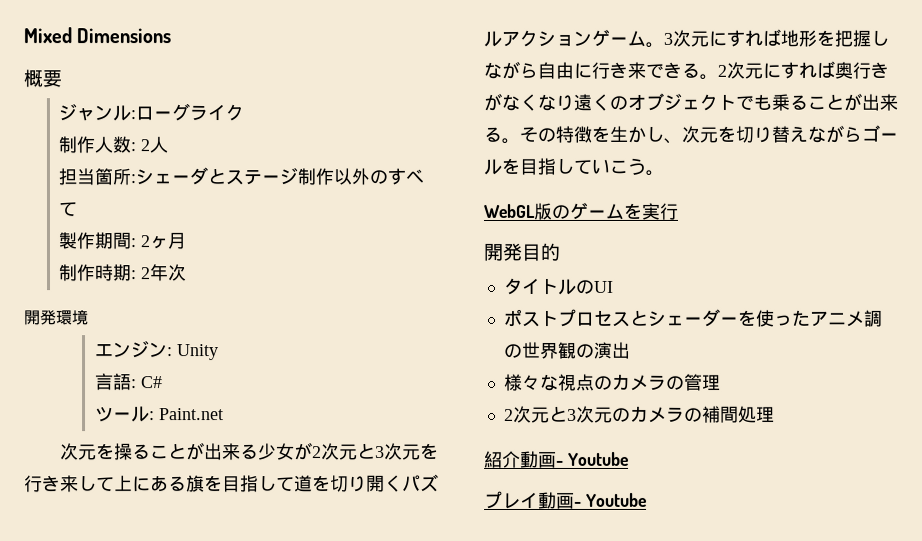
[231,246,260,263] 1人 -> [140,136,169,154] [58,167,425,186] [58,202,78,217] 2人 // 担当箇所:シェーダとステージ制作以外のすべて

======

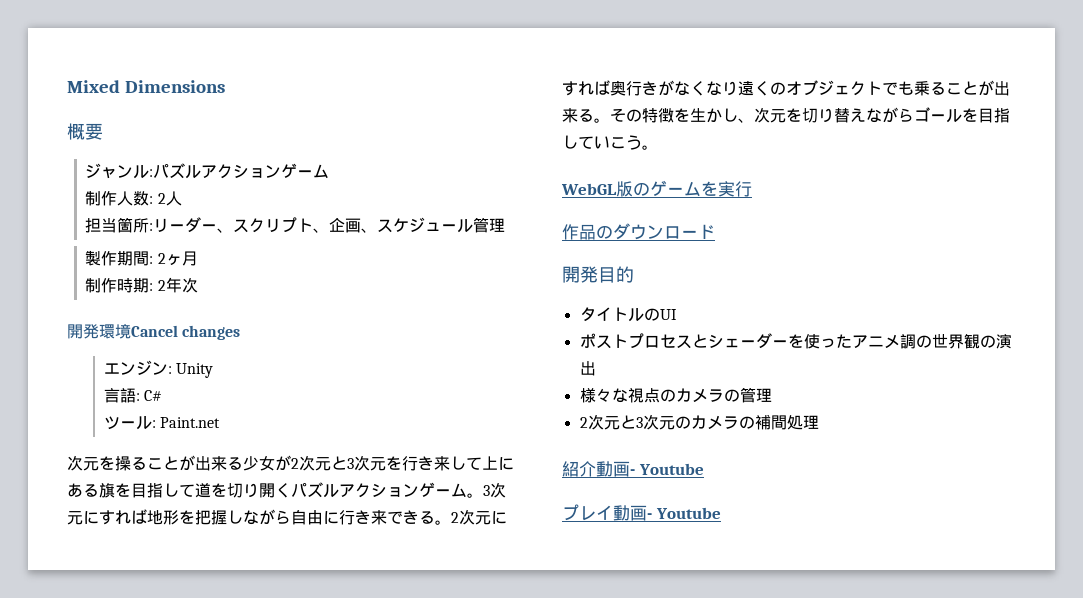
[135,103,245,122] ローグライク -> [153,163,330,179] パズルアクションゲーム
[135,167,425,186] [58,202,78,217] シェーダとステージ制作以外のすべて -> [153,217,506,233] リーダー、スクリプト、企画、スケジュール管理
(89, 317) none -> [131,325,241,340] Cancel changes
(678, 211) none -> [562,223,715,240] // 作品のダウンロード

======

Brief: Read through the entries above and copy each line that has the string "none" in it.

Output for this exercise:
(89, 317) none -> [131,325,241,340] Cancel changes
(678, 211) none -> [562,223,715,240] // 作品のダウンロード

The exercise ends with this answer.